Snapshots are less stable, less tested and less reliable than release versions and they make for non-repeatable builds.

That said, we realize that sometimes living on the bleeding edge of technology is thrilling, or in some circumstances even necessary. EDC components publish a -SNAPSHOT build on every commit the main branch, so there could be several such builds per day, each overwriting the previous one. In addition, we publish nightly builds, that are versioned <VERSION>-<YYYYMMDD>-SNAPSHOT and those don’t get overwritten. For more information please refer to the respective documentation.

3.2 Dependency hygiene

It should be at the top of every software engineer’s todo list to keep application dependencies current, to avoid security issues, minimize technical debt and prevent difficult upgrade paths. We strongly recommend using a tool to keep dependencies up-to-date, or at least notify when a new version is out.

This is especially true for EDC versions. Since the project has not yet reached a state of equilibrium, where we can follow SemVer rules, major (potentially breaking) changes and incompatibilities are to be expected on every version increment.

Internally we use dependabot to maintain our dependencies, as it is well integrated with GitHub actions, but this is not an endorsement. Alternatives exist.

3.3 Use database persistence wherever possible

While the connector runtime provides in-memory persistence by default, it is recommended to use database persistence in production scenarios, if possible. Hosting the persistence of several modules (e.g. AssetIndex and PolicyDefinitionStore) in the same database is generally OK.

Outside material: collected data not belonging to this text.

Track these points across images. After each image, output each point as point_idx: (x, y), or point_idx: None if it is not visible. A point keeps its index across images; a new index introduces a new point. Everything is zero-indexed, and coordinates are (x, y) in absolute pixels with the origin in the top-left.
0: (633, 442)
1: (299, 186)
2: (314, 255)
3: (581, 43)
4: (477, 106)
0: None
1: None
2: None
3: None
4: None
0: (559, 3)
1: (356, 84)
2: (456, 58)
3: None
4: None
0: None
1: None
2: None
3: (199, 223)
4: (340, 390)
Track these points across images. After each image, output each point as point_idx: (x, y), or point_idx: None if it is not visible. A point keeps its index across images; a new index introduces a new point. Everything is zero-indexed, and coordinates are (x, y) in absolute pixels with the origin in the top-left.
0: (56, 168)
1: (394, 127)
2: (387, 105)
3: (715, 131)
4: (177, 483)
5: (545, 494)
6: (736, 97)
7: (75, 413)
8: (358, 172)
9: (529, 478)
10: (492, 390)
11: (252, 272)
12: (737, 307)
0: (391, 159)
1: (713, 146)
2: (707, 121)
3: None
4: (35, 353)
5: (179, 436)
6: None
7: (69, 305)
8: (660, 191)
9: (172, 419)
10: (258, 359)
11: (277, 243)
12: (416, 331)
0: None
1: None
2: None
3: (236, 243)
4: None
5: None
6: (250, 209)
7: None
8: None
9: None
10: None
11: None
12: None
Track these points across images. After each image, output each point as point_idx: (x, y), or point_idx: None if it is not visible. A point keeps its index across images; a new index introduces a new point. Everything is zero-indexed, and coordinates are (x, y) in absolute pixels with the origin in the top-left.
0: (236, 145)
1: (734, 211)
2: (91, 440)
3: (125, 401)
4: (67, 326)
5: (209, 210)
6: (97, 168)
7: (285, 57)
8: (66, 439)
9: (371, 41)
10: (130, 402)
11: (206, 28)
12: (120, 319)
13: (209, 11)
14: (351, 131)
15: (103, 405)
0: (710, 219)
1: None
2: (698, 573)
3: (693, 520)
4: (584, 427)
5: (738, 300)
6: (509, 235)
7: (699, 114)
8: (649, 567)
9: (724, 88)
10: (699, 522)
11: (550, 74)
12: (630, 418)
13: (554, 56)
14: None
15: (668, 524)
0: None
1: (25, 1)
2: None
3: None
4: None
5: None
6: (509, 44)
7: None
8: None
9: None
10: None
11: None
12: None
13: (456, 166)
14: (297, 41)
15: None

This is because although memory stores are fast and easy to use, they have certain drawbacks, for instance:

  • clustered deployments: multiple replica don’t have the same data, thus they would operate on inconsistent data
  • security: if an attacker is able to create a memdump of the pod, they gain access to all application data
  • memory consumption: Kubernetes has no memory limits out-of-the-box, so depending on the amount of data that is stored by a connector, this could cause runtime problems when databases start to grow, especially on resource constrained deployments.

3.4 Use proper Vault implementations

Similar to the previous section, proper HSM (Vault) implementations should be used in all but the most basic test and demo scenarios. Vaults are used to store the most sensitive information, and by default EDC provides only an in-memory variant.

3.4 Use UUIDs as object identifiers

While we don’t enforce any particular shape or form for object identifiers, we recommend using UUIDs because they are reasonably unique, reasonably compact, and reasonably available on most tech stacks. Use the JDK UUID implementation. It’s good enough.